The response was immediate and heartwarming.
“So many people started reaching out to me personally,” she said. “Truck drivers wanted descriptions of him, his vehicle and where he was stuck. A lot of people were trying to get resources together.”
Thankfully, one of those people was the trucker parked right in front of her dad. He offered whatever assistance her father was willing to accept.
“Everyone was very kind,” she said.

Chatter To A Minimum
Anyone who’s seen a trucker-inspired movie or TV show, or listened to the 1975 C.W. McCall classic “Convoy,” is familiar with the trucking trope of the citizens band (CB) radio.
It’s how truckers have communicated with each other while rockin’ through the night.

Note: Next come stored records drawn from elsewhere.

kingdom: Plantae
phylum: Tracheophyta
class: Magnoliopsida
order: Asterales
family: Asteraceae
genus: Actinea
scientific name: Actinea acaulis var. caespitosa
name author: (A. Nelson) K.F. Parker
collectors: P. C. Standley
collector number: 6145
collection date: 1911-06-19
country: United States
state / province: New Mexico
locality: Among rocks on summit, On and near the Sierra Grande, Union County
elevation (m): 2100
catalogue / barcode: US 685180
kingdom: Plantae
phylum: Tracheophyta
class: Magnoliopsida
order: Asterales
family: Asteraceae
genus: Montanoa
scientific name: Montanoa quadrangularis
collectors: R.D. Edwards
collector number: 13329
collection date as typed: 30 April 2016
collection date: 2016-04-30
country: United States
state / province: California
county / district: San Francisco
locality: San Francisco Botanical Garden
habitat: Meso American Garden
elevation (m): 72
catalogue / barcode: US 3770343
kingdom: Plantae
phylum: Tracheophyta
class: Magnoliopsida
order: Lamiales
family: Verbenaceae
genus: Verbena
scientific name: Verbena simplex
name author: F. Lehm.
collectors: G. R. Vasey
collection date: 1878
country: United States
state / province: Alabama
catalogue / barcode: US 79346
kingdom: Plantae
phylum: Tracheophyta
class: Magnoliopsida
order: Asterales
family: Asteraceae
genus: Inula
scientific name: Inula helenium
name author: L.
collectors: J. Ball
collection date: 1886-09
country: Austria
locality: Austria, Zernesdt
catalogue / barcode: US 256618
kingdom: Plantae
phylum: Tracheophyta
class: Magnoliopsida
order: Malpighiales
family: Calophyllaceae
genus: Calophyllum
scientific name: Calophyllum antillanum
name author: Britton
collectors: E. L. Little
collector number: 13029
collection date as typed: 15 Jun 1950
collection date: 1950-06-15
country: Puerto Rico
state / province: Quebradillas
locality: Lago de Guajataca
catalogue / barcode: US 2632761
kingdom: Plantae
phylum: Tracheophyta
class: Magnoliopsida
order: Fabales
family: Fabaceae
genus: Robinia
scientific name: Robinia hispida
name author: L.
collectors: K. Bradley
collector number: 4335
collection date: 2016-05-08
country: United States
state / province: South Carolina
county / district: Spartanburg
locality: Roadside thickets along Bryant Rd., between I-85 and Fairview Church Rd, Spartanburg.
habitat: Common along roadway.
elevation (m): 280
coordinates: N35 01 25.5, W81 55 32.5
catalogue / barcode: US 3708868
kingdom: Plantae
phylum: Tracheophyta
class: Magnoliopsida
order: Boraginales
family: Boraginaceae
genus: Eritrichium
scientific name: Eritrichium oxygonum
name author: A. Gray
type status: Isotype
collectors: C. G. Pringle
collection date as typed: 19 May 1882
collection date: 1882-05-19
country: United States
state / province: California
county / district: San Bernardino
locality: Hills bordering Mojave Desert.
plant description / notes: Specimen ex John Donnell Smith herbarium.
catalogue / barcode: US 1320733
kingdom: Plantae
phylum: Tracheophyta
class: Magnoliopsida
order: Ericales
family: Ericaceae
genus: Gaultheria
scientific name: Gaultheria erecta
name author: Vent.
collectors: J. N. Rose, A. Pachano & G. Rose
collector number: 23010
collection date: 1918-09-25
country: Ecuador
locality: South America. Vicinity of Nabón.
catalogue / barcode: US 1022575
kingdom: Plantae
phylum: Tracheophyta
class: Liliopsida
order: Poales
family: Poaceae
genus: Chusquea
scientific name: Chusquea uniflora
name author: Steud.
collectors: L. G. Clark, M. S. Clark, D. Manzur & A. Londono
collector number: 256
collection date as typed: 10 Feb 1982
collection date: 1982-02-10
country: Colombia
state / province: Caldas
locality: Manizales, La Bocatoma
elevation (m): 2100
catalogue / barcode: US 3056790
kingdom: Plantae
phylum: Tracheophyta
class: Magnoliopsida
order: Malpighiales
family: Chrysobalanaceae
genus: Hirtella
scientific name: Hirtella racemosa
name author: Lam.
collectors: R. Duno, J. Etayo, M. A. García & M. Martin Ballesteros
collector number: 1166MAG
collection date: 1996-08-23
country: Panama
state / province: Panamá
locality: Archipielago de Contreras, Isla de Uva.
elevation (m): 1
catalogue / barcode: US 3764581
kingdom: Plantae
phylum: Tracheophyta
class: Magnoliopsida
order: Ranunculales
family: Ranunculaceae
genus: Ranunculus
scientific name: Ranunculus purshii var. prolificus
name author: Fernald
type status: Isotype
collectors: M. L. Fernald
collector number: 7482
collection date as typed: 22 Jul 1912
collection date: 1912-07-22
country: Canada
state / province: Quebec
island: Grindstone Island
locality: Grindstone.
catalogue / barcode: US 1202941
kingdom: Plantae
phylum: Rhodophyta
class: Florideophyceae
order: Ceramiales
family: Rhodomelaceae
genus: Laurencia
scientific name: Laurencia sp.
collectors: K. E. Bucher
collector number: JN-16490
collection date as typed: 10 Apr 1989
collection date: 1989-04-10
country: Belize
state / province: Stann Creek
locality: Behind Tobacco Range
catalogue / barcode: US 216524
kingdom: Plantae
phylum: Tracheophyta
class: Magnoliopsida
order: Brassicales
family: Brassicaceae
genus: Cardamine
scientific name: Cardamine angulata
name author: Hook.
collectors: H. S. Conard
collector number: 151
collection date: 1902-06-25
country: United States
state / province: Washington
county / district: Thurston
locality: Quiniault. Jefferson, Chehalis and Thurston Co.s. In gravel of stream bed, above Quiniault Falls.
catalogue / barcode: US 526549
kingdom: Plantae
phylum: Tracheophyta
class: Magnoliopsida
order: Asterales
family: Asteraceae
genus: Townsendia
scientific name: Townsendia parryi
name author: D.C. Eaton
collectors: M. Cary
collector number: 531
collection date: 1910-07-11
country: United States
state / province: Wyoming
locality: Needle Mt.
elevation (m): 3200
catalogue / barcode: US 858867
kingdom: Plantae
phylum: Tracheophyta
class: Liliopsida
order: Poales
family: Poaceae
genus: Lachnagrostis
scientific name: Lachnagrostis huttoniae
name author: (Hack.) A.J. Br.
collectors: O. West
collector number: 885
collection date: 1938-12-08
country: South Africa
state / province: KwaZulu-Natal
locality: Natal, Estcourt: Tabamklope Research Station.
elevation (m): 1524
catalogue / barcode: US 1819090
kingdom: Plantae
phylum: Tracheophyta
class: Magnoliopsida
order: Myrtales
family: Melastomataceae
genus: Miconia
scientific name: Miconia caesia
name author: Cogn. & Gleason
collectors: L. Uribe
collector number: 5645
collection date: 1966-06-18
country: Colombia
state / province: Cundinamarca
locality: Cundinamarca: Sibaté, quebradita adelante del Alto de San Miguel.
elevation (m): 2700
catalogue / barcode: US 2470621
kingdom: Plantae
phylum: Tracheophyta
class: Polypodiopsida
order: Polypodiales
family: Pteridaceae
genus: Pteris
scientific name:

That may be the perception, but it’s not the reality in 2026. Cyr said CB radios have fallen out of favor over the years.
“CB radios should be required by the Federal Motor Carrier Safety Administration, but there’s not a lot of use during normal operations anymore,” he said. “But you can’t stop them from talking when there’s a wreck, delay, or winter storm.”
Cyr said his top priority was keeping his truck running. Shutting off his engine could make the situation worse.
Cyr wanted to make sure he could get moving as soon as WYDOT got the roads clear enough for traffic to resume. That meant keeping his truck running the entire time, or at least as long as he had fuel to keep it running.
“In the winter, shutting down your truck is a bad idea,” he said. “Generally speaking, anytime I’m covered in ice, my truck stays running except when I’m at the yard in Rawlins. Gel up, freeze def, lock your brakes down.”
Come Together
After multiple hours and dozens of calls, Hopper finally got confirmation that the Carbon County Sheriff’s Office had reached her father.
He was fine and already watching the front-loaders clearing snow in the distance.
“The deputies helped him dig out his van,” she said. “Everyone banded together at the end, digging their cars out of the snow so they’d be ready when the roads got cleared.
By 6:30 p.m., Hopper’s father was moving again.
“He managed to keep enough fuel in his car to fuel up and get a hotel in Rawlins once the road was clear,” she said. “He spent the whole day turning on his car long enough to run the engine and knock the chill off.”
The next morning, Hopper was back on I-80, continuing his long journey back to Mississippi. Hopper realized her dad was probably minimizing the severity of his circumstances for her sake.
“No parent wants their kid to worry about them,” she said. “He had been sitting on the interstate for even longer than I had realized when I called him and spoke to him.”
Hopper knows her father would have been in good hands, had he needed them. Her experience trying to help him showed her how much people are willing to step up for strangers in serious circumstances.
“I wholeheartedly believe that if they hadn't cleared the road when they did, somebody would have found him supplies,” she said. “So many people offered to help, and everyone banded together.”